I know I know, there are many similar questions, and I can say I read all of them. But, I am not good in regex and I couldn't figure out the regular expression that I need.
I want to split a String in Java, and I have 4 constraints:
- The delimiters are [.?!] (end of the sentence)
- Decimal numbers shouldn't be tokenized
- The delimiters shouldn't be removed.
- The minimum size of each token should be 5
For example, for input:
"Hello World! This answer worth $1.45 in U.S. dollar. Thank you."
The output will be:
[Hello World!, This answer worth $1.45 in U.S. dollar., Thank you.]
Up to now I got the answer for three first constraints by this regex:
text.split("(?<=[.!?])(?<!\\d)(?!\\d)");
And I know I should use {5,}
somewhere in my regex, but any combination that I tried doesn't work.
For cases like: "I love U.S. How about you?"
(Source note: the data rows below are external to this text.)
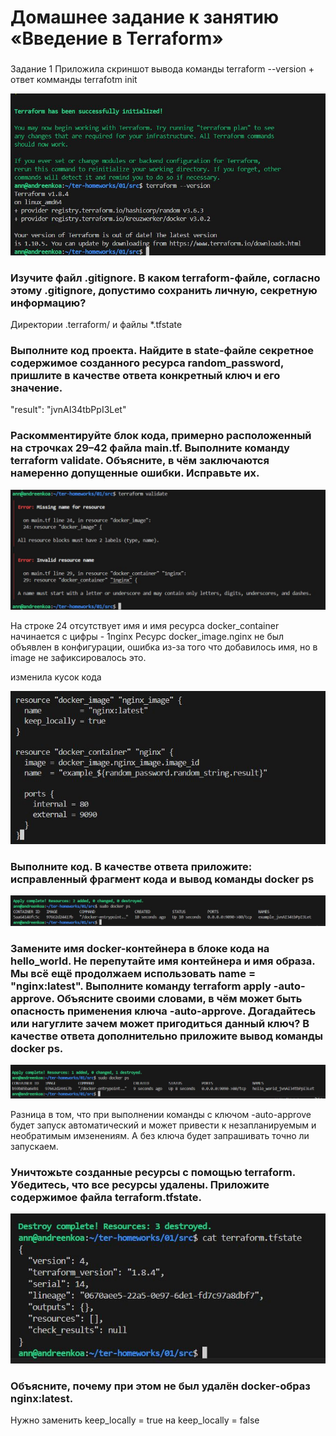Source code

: # Домашнее задание к занятию «Введение в Terraform»

###
Задание 1
Приложила скриншот вывода команды terraform --version + ответ комманды terrafotm init

![terrafotm](img/ter-ok.JPG)

### Изучите файл .gitignore. В каком terraform-файле, согласно этому .gitignore, допустимо сохранить личную, секретную информацию?

Директории .terraform/ и файлы *.tfstate

### Выполните код проекта. Найдите  в state-файле секретное содержимое созданного ресурса random_password, пришлите в качестве ответа конкретный ключ и его значение.

"result": "jvnAI34tbPpI3Let"

### Раскомментируйте блок кода, примерно расположенный на строчках 29–42 файла main.tf. Выполните команду terraform validate. Объясните, в чём заключаются намеренно допущенные ошибки. Исправьте их.

![ошибка](img/mis.JPG)

На строке 24 отсутствует имя и имя ресурса docker_container начинается с цифры - 1nginx
Ресурс docker_image.nginx не был объявлен в конфигурации, ошибка из-за того что добавилось имя, но в image не зафиксировалось это.

изменила кусок кода

![ошибка](img/new.JPG)

### Выполните код. В качестве ответа приложите: исправленный фрагмент кода и вывод команды docker ps

![чудо](img/new1.JPG)

### Замените имя docker-контейнера в блоке кода на hello_world. Не перепутайте имя контейнера и имя образа. Мы всё ещё продолжаем использовать name = "nginx:latest". Выполните команду terraform apply -auto-approve. Объясните своими словами, в чём может быть опасность применения ключа -auto-approve. Догадайтесь или нагуглите зачем может пригодиться данный ключ? В качестве ответа дополнительно приложите вывод команды docker ps.

![чудо](img/new2.JPG)

Разница в том, что при выполнении команды с ключом -auto-approve будет запуск автоматический и может привести к незапланируемым и необратимым имзенениям. А без ключа будет запрашивать точно ли запускаем.

###  Уничтожьте созданные ресурсы с помощью terraform. Убедитесь, что все ресурсы удалены. Приложите содержимое файла terraform.tfstate.

![чудо](img/end.JPG)

###  Объясните, почему при этом не был удалён docker-образ nginx:latest.

Нужно заменить keep_locally = true на keep_locally = false






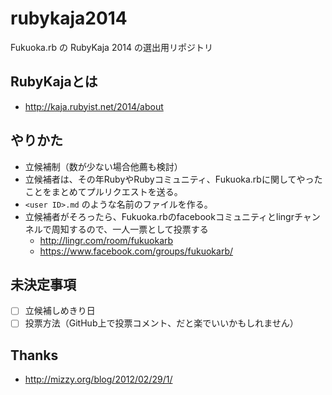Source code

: rubykaja2014
============

Fukuoka.rb の RubyKaja 2014 の選出用リポジトリ

## RubyKajaとは

* http://kaja.rubyist.net/2014/about

## やりかた

* 立候補制（数が少ない場合他薦も検討）
* 立候補者は、その年RubyやRubyコミュニティ、Fukuoka.rbに関してやったことをまとめてプルリクエストを送る。
* `<user ID>.md` のような名前のファイルを作る。
* 立候補者がそろったら、Fukuoka.rbのfacebookコミュニティとlingrチャンネルで周知するので、一人一票として投票する
  * http://lingr.com/room/fukuokarb
  * https://www.facebook.com/groups/fukuokarb/

## 未決定事項

* [ ] 立候補しめきり日
* [ ] 投票方法（GitHub上で投票コメント、だと楽でいいかもしれません）

## Thanks

* http://mizzy.org/blog/2012/02/29/1/
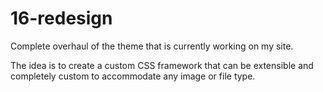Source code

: 16-redesign
===========

Complete overhaul of the theme that is currently working on my site.

The idea is to create a custom CSS framework that can be extensible and completely custom to accommodate any image or file type.
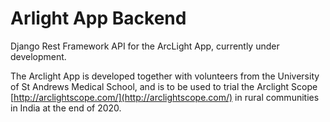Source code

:# Arlight App Backend

Django Rest Framework API for the ArcLight App, currently under development.

The Arclight App is developed together with volunteers from the University of St Andrews Medical School, and is to be used to trial the Arclight Scope [http://arclightscope.com/](http://arclightscope.com/) in rural communities in India at the end of 2020.
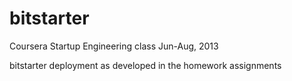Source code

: bitstarter
==========

Coursera Startup Engineering class Jun-Aug, 2013

bitstarter deployment as developed in the homework assignments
it doesn't matter if it gives me one or two sentences, as far as it doesn't tokenize S.
as a separate sentence.
Finally, introducing a good tutorial of regex is appreciated.
UPDATE: As Chris mentioned in the comments, it is almost impossible to solve questions like this (to cover all the cases happen in natural languages) with regex. However, I found HamZa's answer the closet, and the most useful one.
So, Be careful! The accepted answer will not cover all possible use cases!